START Records to process
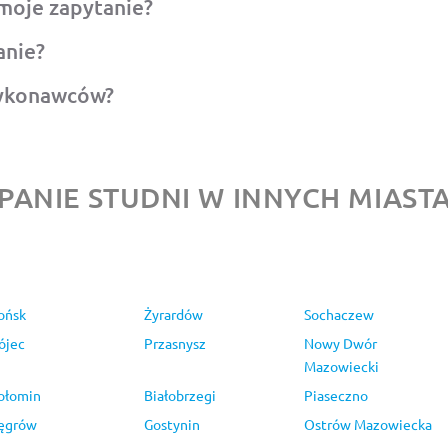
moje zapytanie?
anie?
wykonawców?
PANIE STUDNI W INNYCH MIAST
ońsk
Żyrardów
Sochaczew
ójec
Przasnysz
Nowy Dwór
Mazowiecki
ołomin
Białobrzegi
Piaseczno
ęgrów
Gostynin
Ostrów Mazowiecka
END Records to process
START Records to process
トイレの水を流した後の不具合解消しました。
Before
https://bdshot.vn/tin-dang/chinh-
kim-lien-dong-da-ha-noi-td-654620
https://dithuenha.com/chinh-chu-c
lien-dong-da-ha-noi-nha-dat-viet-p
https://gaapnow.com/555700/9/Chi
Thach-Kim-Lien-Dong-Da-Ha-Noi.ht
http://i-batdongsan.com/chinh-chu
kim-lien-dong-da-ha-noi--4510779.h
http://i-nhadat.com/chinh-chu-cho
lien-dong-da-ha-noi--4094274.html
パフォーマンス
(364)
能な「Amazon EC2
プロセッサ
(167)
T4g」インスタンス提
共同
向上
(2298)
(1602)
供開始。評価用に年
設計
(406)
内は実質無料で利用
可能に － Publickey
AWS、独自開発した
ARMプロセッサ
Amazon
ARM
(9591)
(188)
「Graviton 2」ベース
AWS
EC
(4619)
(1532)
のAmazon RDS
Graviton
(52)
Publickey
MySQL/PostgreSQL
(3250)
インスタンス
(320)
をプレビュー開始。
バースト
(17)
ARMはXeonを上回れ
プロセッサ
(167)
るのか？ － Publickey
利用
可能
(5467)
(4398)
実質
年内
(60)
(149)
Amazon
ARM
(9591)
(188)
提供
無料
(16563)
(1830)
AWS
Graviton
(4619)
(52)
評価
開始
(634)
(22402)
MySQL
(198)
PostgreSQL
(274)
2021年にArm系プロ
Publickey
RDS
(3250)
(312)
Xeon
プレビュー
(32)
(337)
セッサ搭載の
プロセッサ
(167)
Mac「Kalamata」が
END Records to process
Taking the lines above, repeat exactly those from the line that contains "lien-dong-da-ha-noi-nha-dat-viet-p" through the line that contains "Mac「Kalamata」が", and both of those lines as well. Include nothing else.

Solution to this task:
lien-dong-da-ha-noi-nha-dat-viet-p
https://gaapnow.com/555700/9/Chi
Thach-Kim-Lien-Dong-Da-Ha-Noi.ht
http://i-batdongsan.com/chinh-chu
kim-lien-dong-da-ha-noi--4510779.h
http://i-nhadat.com/chinh-chu-cho
lien-dong-da-ha-noi--4094274.html
パフォーマンス
(364)
能な「Amazon EC2
プロセッサ
(167)
T4g」インスタンス提
共同
向上
(2298)
(1602)
供開始。評価用に年
設計
(406)
内は実質無料で利用
可能に － Publickey
AWS、独自開発した
ARMプロセッサ
Amazon
ARM
(9591)
(188)
「Graviton 2」ベース
AWS
EC
(4619)
(1532)
のAmazon RDS
Graviton
(52)
Publickey
MySQL/PostgreSQL
(3250)
インスタンス
(320)
をプレビュー開始。
バースト
(17)
ARMはXeonを上回れ
プロセッサ
(167)
るのか？ － Publickey
利用
可能
(5467)
(4398)
実質
年内
(60)
(149)
Amazon
ARM
(9591)
(188)
提供
無料
(16563)
(1830)
AWS
Graviton
(4619)
(52)
評価
開始
(634)
(22402)
MySQL
(198)
PostgreSQL
(274)
2021年にArm系プロ
Publickey
RDS
(3250)
(312)
Xeon
プレビュー
(32)
(337)
セッサ搭載の
プロセッサ
(167)
Mac「Kalamata」が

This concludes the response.